Educational Status in nineteenth-century India

The literacy rate of the nineteenth century in India ranged from anywhere between 3 to 7 per cent, female literacy is estimated by various sources to be less than one per cent. In 1853 the Gross Enrolment Ratio in India (cutting across religion) was 0.014 per cent, the average literacy rate for Hindus was 8.4 per cent and that for Muslims was 6.4 per cent.

Perhaps, it will not be an exaggeration to say that Sir Syed Ahmad Khan was a first among equals in terms of his zeal and dedication towards revolutionising the way Indians were educated. Sir Syed Ahmad Khan was farsighted enough to link the economic critique of colonialism with India’s dilapidated educational status, he remarked even before Ranade, Naoroji, and others that ignorance and lack of education was the major reason why Indians were poor despite India being rich in various natural resources.

Sir Syed Ahmad Khan’s Efforts and their Impact

“Sir Syed Ahmad Khan was the profit of education in India,” said Mahatma Gandhi.

The long trail of Sir Syed’s work in the field of education can best be judged by the number of secular and scientific institutions that he founded. The fact that Sir Syed Ahmad Khan was a great votary of women’s right to education was evident from his views on Muslim personal law, he greatly differed from other Muslim scholars on questions of divorce and women rights, and he also condemned domestic violence against women in the strongest words.

Sir Syed established the Scientific Society in 1863 to inculcate scientific temper among the youth, particularly Muslim youth since it was perceived that they had lagged behind in modern scientific pursuits which were considered western and anti-religion in most parts of northern India.

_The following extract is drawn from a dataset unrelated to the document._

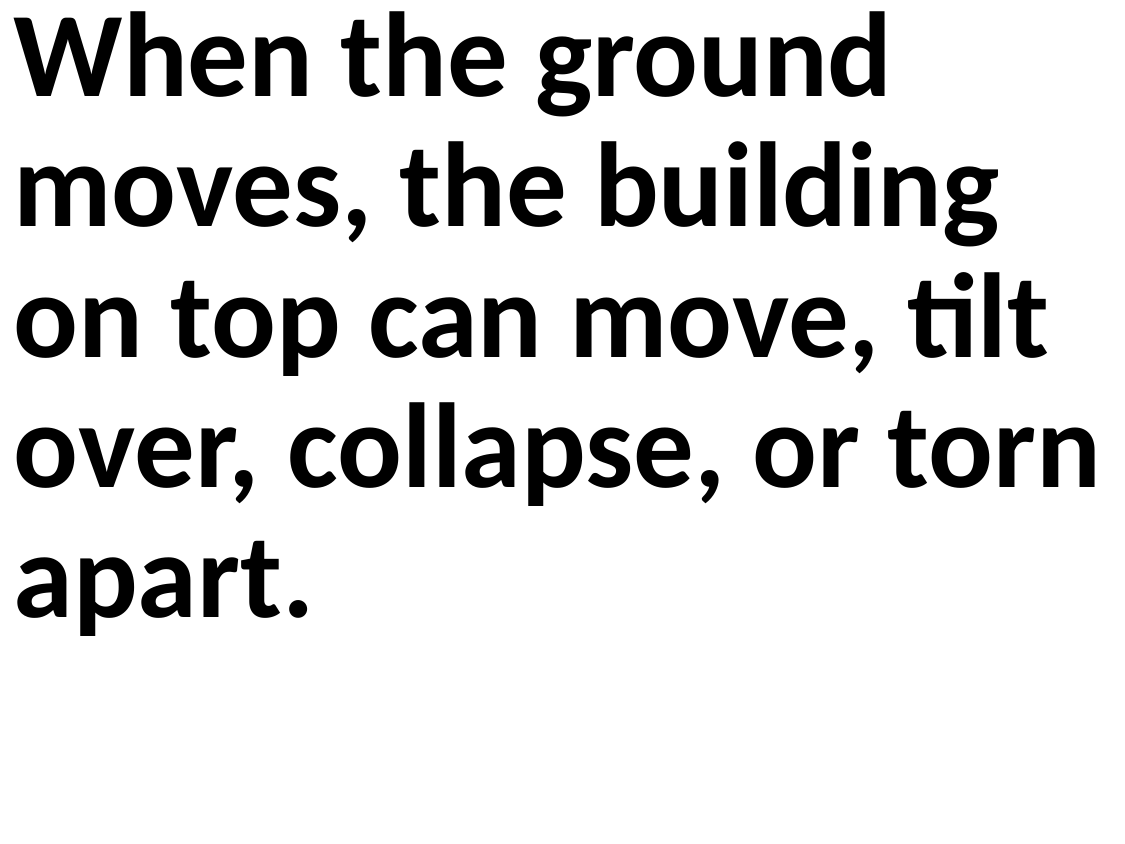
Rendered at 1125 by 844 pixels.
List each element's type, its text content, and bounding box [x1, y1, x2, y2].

Sir Syed then started the Aligarh Institute Gazette in 1866, this organ of the Scientific Society went a long way in reforming the ideas of the general Muslim population of North India men and women alike.

In 1875 Sir Syed established the Mohammedan Anglo Oriental College while doing so he made conscious efforts to model the institutions on the line of Oxford and Cambridge Universities, this attempt at breaking the glass ceiling and dispelling the myth of western supremacy was widely lauded as well as criticised but what is worth noting is the fact that he had set out on a mission to instil a spirit of inquiry in ordinary Indians, men, and women alike.

Apart from establishing institutions with a distinctly liberal spirit Sir Syed Ahmad Khan also did some scholarly legal work in the field of civil rights for women.

The Civil Rights Act of 1866 (empowerment of women) could not have been passed without the legal scholarly help that Sir Syed Ahmad extended to the bill.

If we take time out to delve into the early life of Sir Syed Ahmad Khan we get to know that he imbibed this liberal world view from a long tradition of scholarship running into his family, in fact he learnt Quran from a female tutor something which was very rare in the early nineteenth century.

Also Read: Tribute to Sir Syed Ahmed Khan: Translation of both editions of ‘Asār-us-Sanadīd’

Sir Syed Ahmad Khan in Retrospect

The fact that a girl’s school was established in Aligarh just a decade after his death lays testimony to the timelessness of his ideas. The founders of the girls’ school cited Sir Syed Ahmad as the inspiration behind it and hence gave strength and endurance to his views towards women’s education throughout the country. It won’t be an exaggeration to state that the Aligarh Muslim University is a great symbol of Sir Syed Ahmad’s vision and efforts towards the education of women in India.